Chapter 40
Contains spoilersOverview
Mariko, acting on Toranaga’s orders and her own concealed feelings, arranges a night with Kiku for Blackthorne, negotiating a reduced fee and probing the sale of Kiku’s contract. At the tea house, Kiku artfully entertains and demonstrates Japanese pillow customs, while Mariko admits love but chooses honor, leaving Blackthorne to spend a chaste night with Kiku.
The chapter deepens the love triangle, contrasts cultures through Blackthorne’s crisis over European filth versus Japanese cleanliness, and positions Kiku and Gyoko for future patronage stakes.
Summary
Mariko summons Gyoko to secure Kiku for Blackthorne, sparring over price and leverage. After testing Gyoko’s resolve, Mariko hammers the fee down to one koban for the evening and raises the possibility of buying Kiku’s contract, exposing Gyoko’s ambitions and maternal attachment. Toranaga’s authority underpins the arrangement, and Mariko privately frames Kiku as a gift in lieu of her own forbidden feelings.

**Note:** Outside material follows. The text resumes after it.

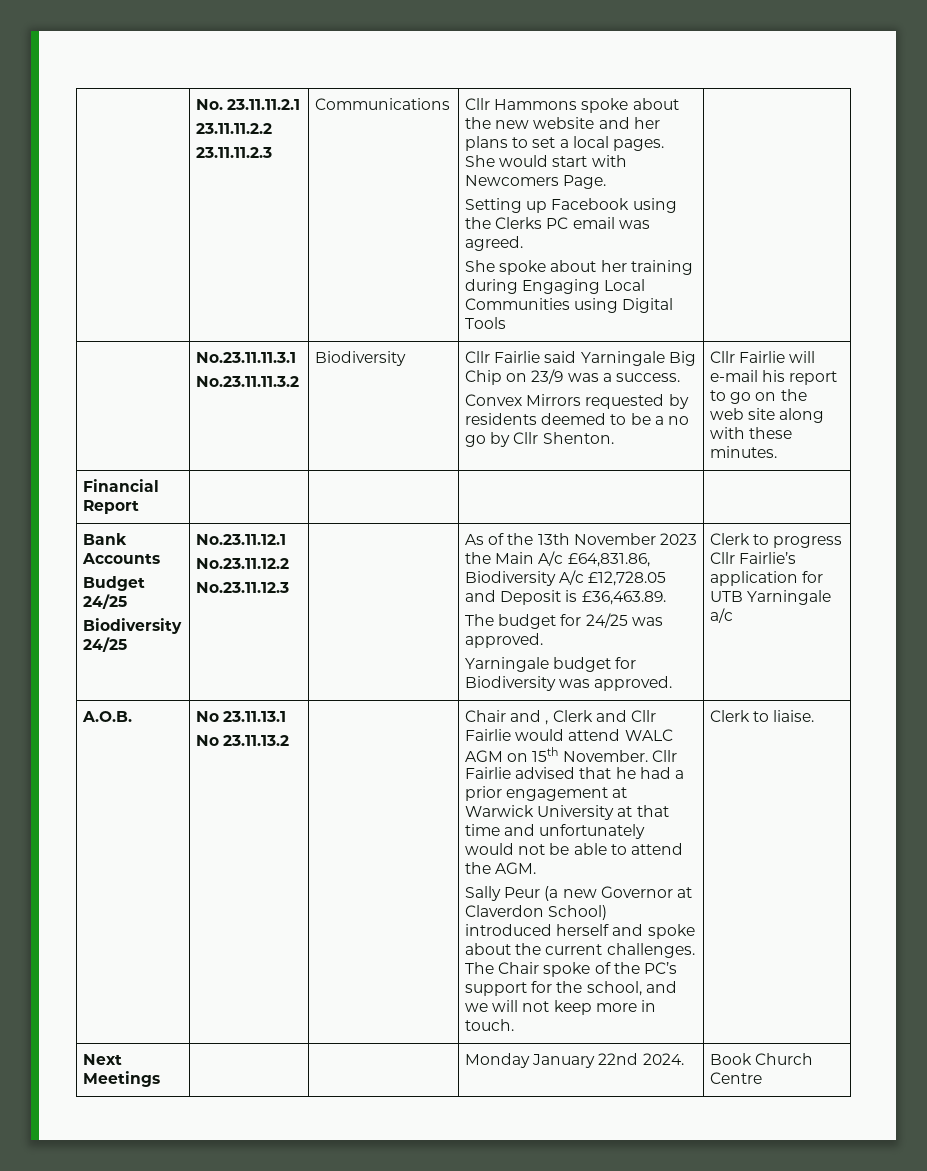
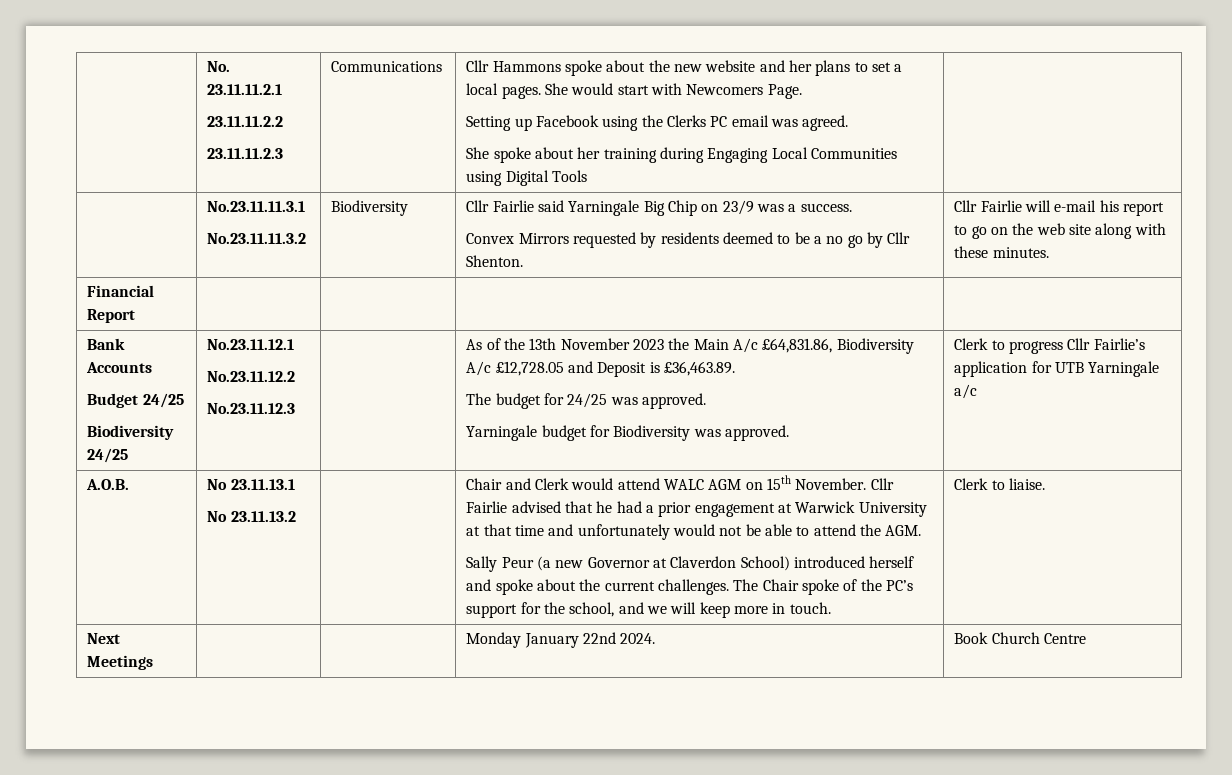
[545,710,656,725] [465,729,512,741] , Clerk and Cllr Fairlie -> [535,478,570,490] Clerk
[522,1001,550,1012] not -> (697, 608) none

At the tea house, Gyoko and Kiku weigh the risks of entertaining a foreigner but accept, seeing Toranaga’s favor and potential fortune. Preparations whirl; Hana and Ako assist, and Gyoko dreams of selling Kiku’s contract advantageously. Meanwhile, Blackthorne agrees to be “Japanese” for the night; he visits Fujiko (recovering from burns) and then arrives with Mariko, who delights in the tea house as his interpreter and covert admirer.
Kiku greets them, tries music that fails to move Blackthorne, then brilliantly pivots to comedy and massage, relaxing him. She serves barbecued pheasant with sweet soya, and they recount the earthquake rescue. Moving to the garden pleasure room, Kiku presents an array of pillow devices—harigata, Pleasure Pearls, rings, salves—sparking humor and revelation. Blackthorne, embracing the levity, is nonetheless shaken into a raw comparison between Japan’s cleanliness and Europe’s filth and religio-social constraints.
The heavy sensual tension dissipates. In private Latin, Mariko confesses desire and symbolically gives Kiku as a substitute, yet chooses duty and leaves to protect everyone’s honor. Kiku, sensitive to the danger, refrains from pushing them together.
Alone with Kiku, Blackthorne undresses, but his craving is spent; he declines intimacy. They lie together under the net, her presence soothing him as he resolves that paradise is here in Japan, not across the sea. The night ends chaste, yet transformative.
Who Appears
- Toda Mariko
Arranges Kiku for Blackthorne, negotiates fiercely, hints at buying Kiku’s contract, admits love but leaves to preserve honor.
- Kiku
First-rank courtesan; entertains with wit, massage, food, and pillow instruments; respects Mariko’s boundaries; spends a chaste night beside Blackthorne.
- John Blackthorne (Anjin)
Honored guest; tries to be Japanese, learns pillow customs, has cultural crisis over European filth, declines sex, rests with Kiku.
- Gyoko (Mama-san)
Shrewd tea house manager; bargains price to one koban, eyes contract sale, orchestrates preparations, plots future patronage.
- Ako
Kiku’s maid; serves, fetches the samisen, assists during entertainment and preparations.
- Hana
Young apprentice newly bought by Gyoko; eager, clumsy, and being trained for the Willow World.
- Lady Fujiko
Blackthorne’s consort; recovering from burns, approves arrangements and wishes him a pleasant evening.